Quand messire Arnoul d’Andrehen et messire Boucicaut furent venus devant le roi, ils l’inclinènent et saluèrent bien et à point, ainsi que ils le sçurent bien faire et qu’à lui appartenoit, et puis lui remontrèrent pourquoi il étoient là venus en requérant la bataille, ainsi que ci-dessus est contenu et qu’ils étoient chargés d’en dire. Le roi d’Angleterre répondit à ce briévement en regardant sur messire Boucicaut, et leur dit : « Du temps que j’ai chevauché en France et logé devant Blangis bien dix jours, je lui mandai, ainsi que vous savez, que je ne désirois autre chose que la bataille. Or me sont venues autres nouvelles, pourquoi je ne me combattrai mie à l’ordinaire de mes ennemis, mais ils à volonté de mes amis. »

Ce fut la réponse finale que ils en purent du roi avoir et porter. Si prirent congé et se partirent de Calais et retournèrent arrière à Saint-Omer ; et recordèrent au roi de France et à son conseil la réponse, tout ainsi que ils l’avoient entendu et retenu du roi d’Angleterre. Si eurent les François sur cet avis, et virent bien que pour celle saison ils ne se combattroient point aux Anglois. Si donna le roi de France à toutes manières de gens d’armes congé, et de communautés aussi. Si s’en retournèrent chacun en leurs lieux. Il même s’en retourna en France ; mais à son département il laissa ens ès garnisons de Picardie grand’foison de bonnes gens d’armes, et demeura messire Arnoul d’Andrehen en la bastide d’Ardre pour garder les frontières.

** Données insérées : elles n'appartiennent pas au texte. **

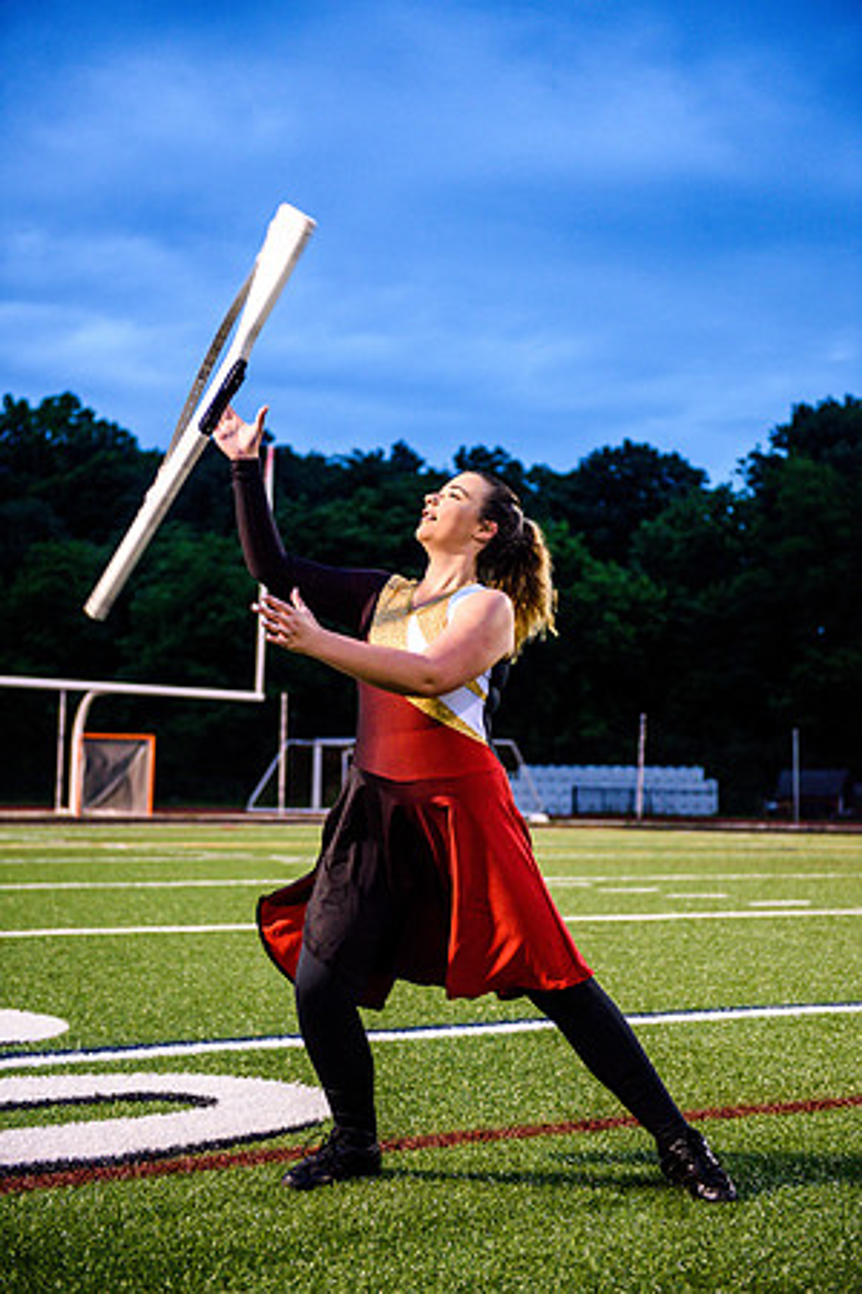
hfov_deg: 24.2
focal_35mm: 56
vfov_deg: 35.6
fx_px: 2011
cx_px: 431
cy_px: 647
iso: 1600
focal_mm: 56
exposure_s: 1/250
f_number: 3.2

Si retourna messire Jean de Hainaut quand il eut pris congé au roi de France. Ce fut la darraine chevauchée où le gentil chevalier fut, car le carême ensuivant, droitement la nuit S. Grigore[4], il trépassa de ce siècle en l’hôtel de Beaumont en Hainaut, et fut ensepveli en l’église des Cordeliers en la ville de Valenciennes. Là git-il moult révéremment. Si furent héritiers de toute sa terre les enfans du comte de Bois qui demeura à Crécy, car ile étoient enfans de sa fille, et furent Louis, Jean et Guy.

  1. C’est le père du célèbre maréchal de Boucicaut ; il fut lui-même depuis maréchal de France.
  2. Sur la Ternoise.
  3. Thomas Otterbourne, John Fordun et la Scala chronica, qui parlent de cette expédition de Douglas, prétendent qu’il n’y eut qu’une tour et la ville de prise, mais que le château tint bon.
  4. Il mourut le 5 décembre 1355 et pas le 5 octobre, à l’âge de 59 ans. Son corps fut porté à l’abbaye de Villiers.